Subject: Armenian-East and Armenian-West

John

The majority of the reference materials were provided in 2007 by by Timo Koponen, our language supervisor in Europe.

I.                    Pronunciation differences
As we saw on the site http://www.omniglot.com/writing/armenian.htm, the artwork for the two languages is the same, but the pronunciation for the artwork is different. Mostly changes of voiced (dza, ga) to voiceless (tza, ka). See the attached PDF for the various changes in pronunciation.

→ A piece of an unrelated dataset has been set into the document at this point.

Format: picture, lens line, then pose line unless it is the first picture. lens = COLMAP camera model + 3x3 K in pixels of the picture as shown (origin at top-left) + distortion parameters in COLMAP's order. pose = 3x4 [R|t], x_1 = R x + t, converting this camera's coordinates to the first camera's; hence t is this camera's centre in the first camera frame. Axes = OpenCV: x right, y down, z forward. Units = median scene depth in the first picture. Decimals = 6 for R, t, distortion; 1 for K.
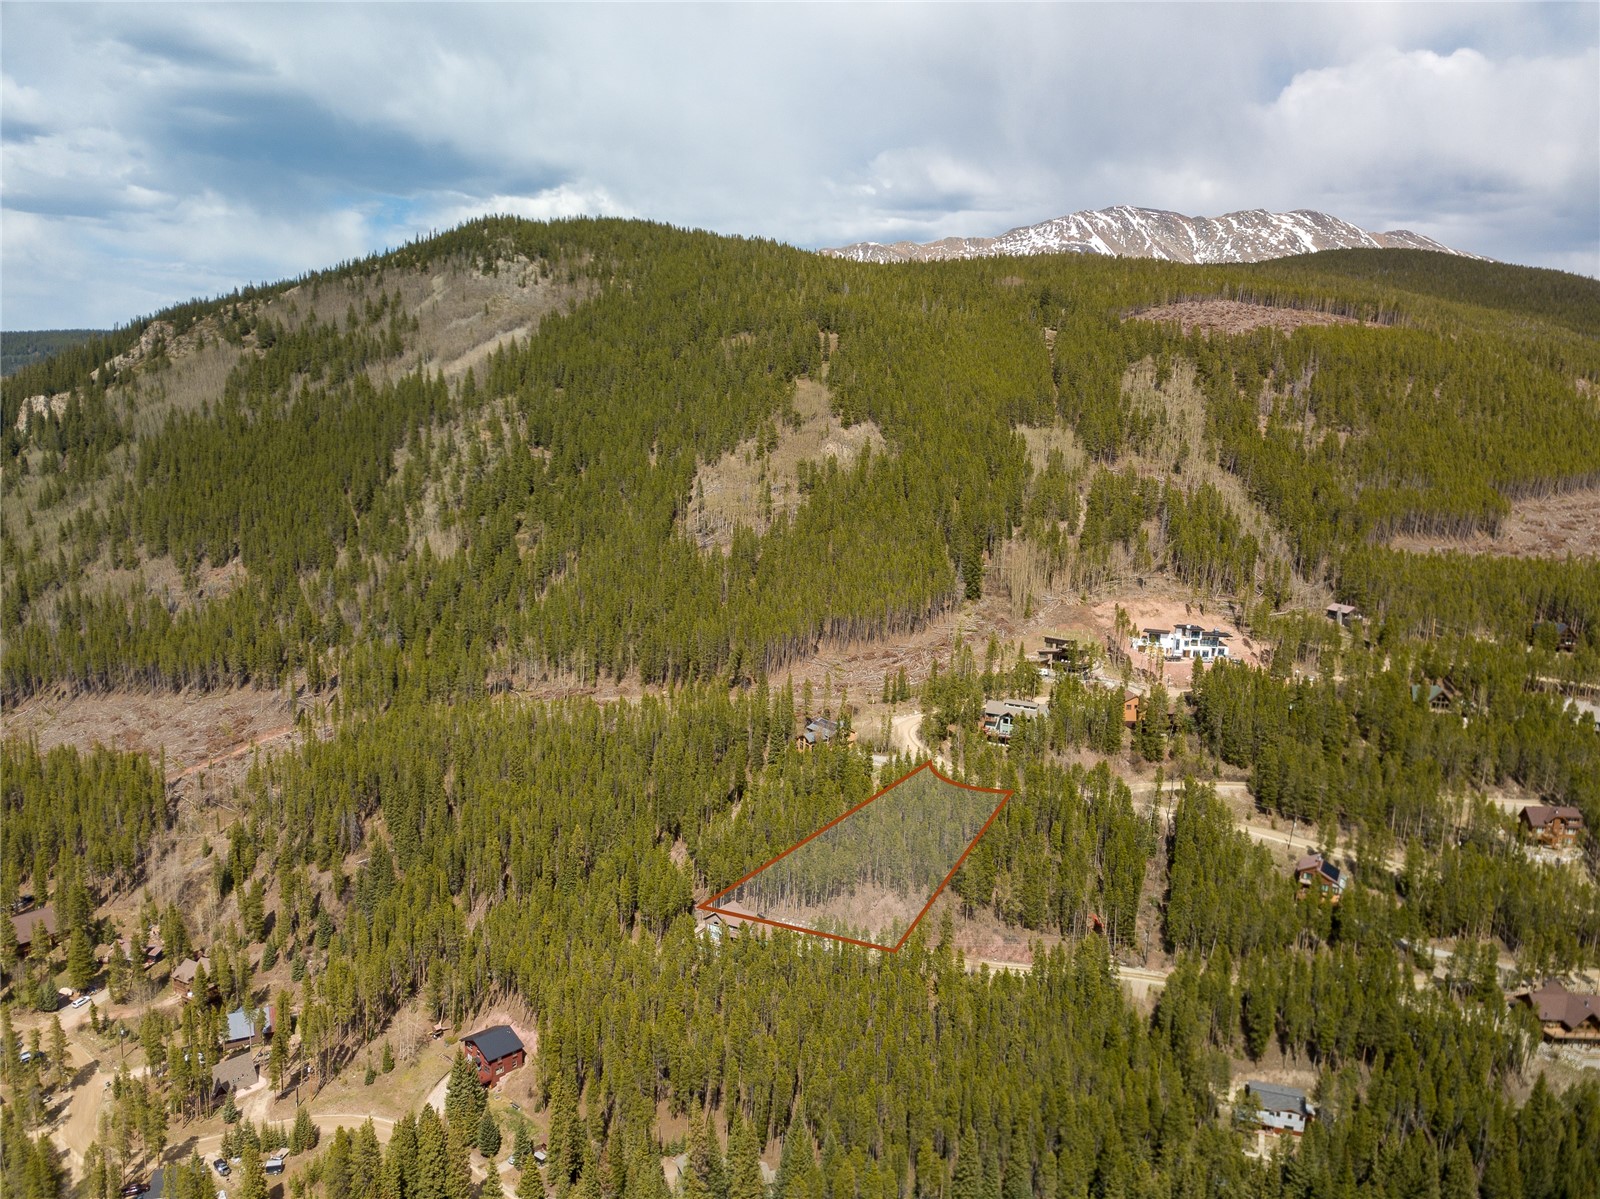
lens RADIAL K [[1214.9, 0, 870.6], [0, 1214.9, 602.8], [0, 0, 1]] dist [-0.000822, -0.002296]
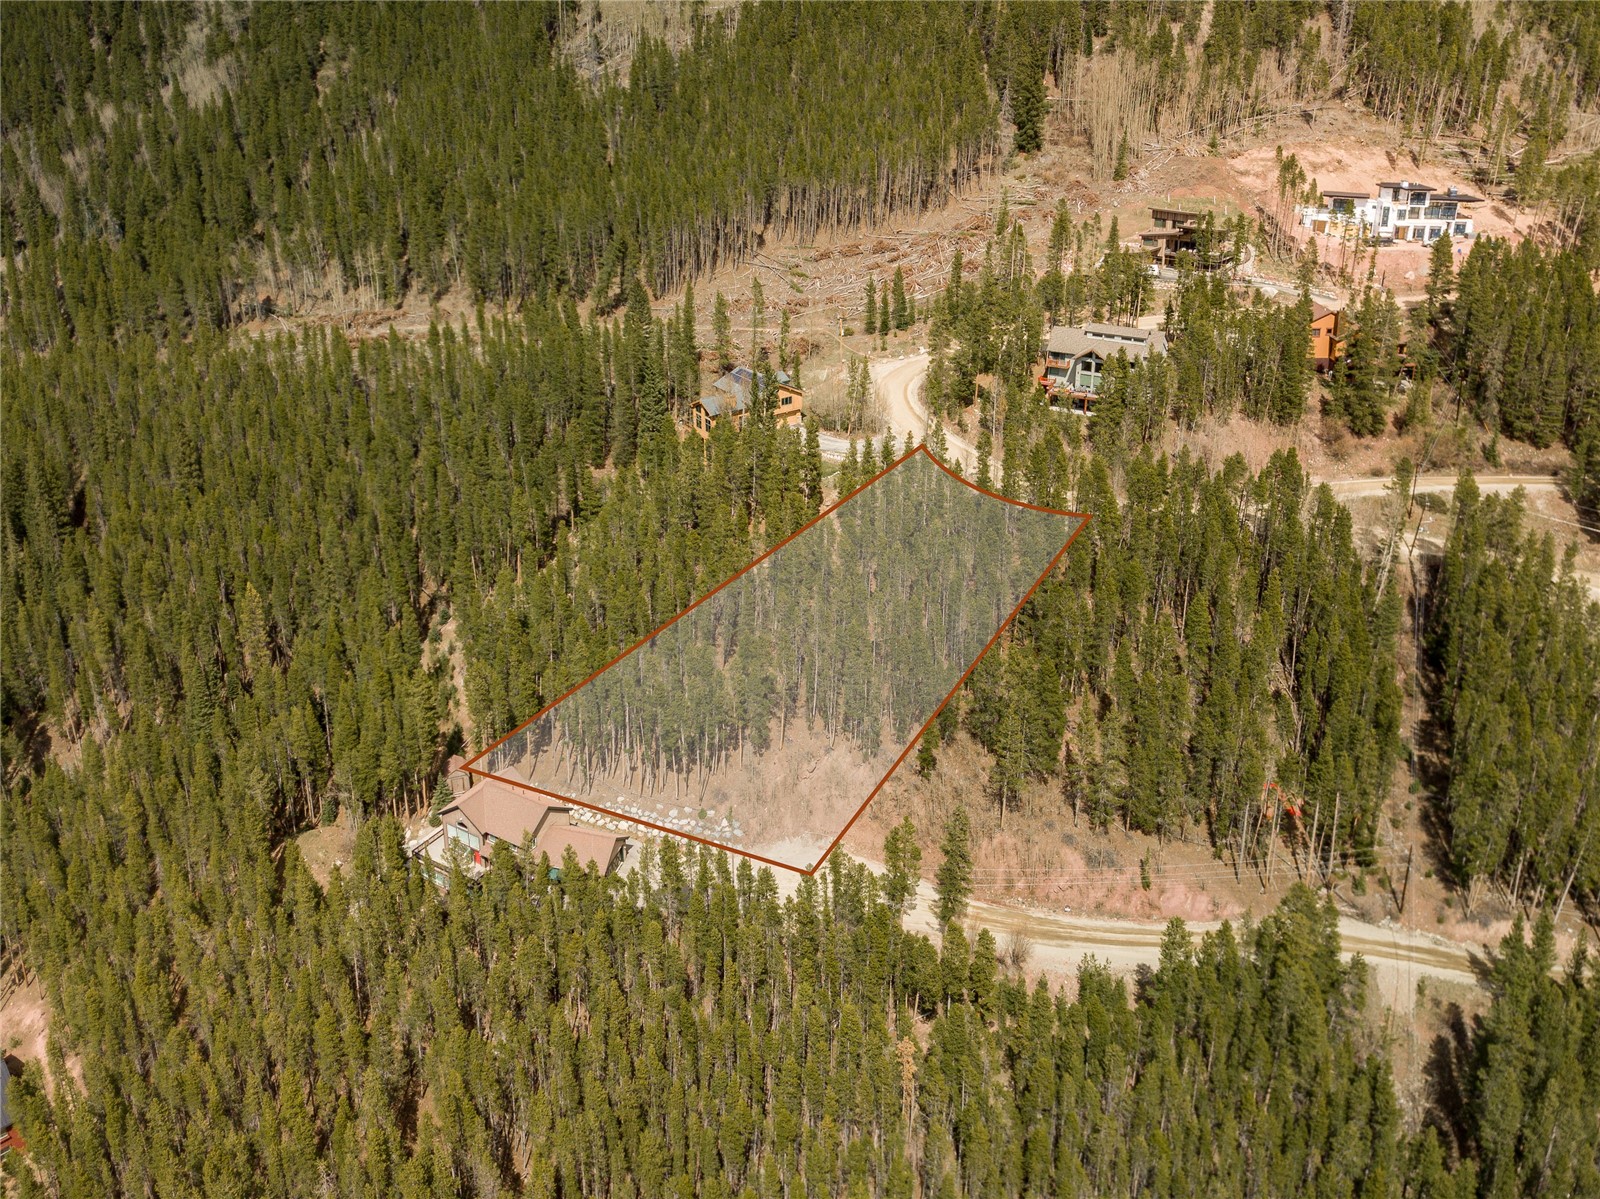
lens RADIAL K [[1215.0, 0, 879.1], [0, 1215.0, 458.8], [0, 0, 1]] dist [0.006103, -0.000606]
pose [[0.998877, -0.014984, -0.044954, 0.037765], [0.023849, 0.978747, 0.203678, 0.023102], [0.040946, -0.204522, 0.978005, 0.401267]]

Recommendation for supporting spelling differences
With the pronunciation differences,  spellings will be different, requiring the need for different spell checkers and grammar checkers, unique language tags for Armenian-East and Armenian-West will be required in 639-3 to support them.

II.                  Ligatures
The biggest problem with ligatures is one glyph, U+0587 և, which is handled quite differently depending on which form of Armenian you are working with. See the tables below.

Armenian-East


Unicode

Artwork

Lower Case

0587

և

Upper Case

0535 + 057E

Ե + վ

ALL CAPS

0535 + 054E

Ե + Վ


OpenType rules for casing would require that 0587 be changed to 0535+057E for Initial capitals, and 0535+0543 for all capitals or small capitals.. It would also require that 0535+057E for Initial capitals, and 0535+054E for All caps and small caps be changed to 0587 when moving back to lower case.

Armenian-West


Unicode

Artwork

Lower Case

0587

և

Upper Case

0535 + 0582

Ե + ւ

ALL CAPS

0535 + 0542

Ե + Ղ


OpenType rules for casing would require that 0587 be changed to 0535+0582 for Initial capitals, and 0535+0542 for all capitals or small capitals. It would also require that 0535+057E for Initial capitals, and 0535+054E for All caps and small caps be changed to 0587 when moving back to lower case.

There are other Armenian ligatures in Unicode (U+FB13..FB17). I have not yet found my documentation on those glyphs to tell me if they are the same or different in East vs. West.

Additional Documentation Problem
The Unicode documentation for U+0587 indicates that it is a ligature of U+0587 and U+0582, which is true for Armenian-West, but not for Armenian-East.

Recommendation for Supporting Ligature Requirements
Where I have two different sets of instructions for the same Unicode value (U+0587), I must have separate language definitions for Armenian-East and Armenian-West to properly handle the casing, etc.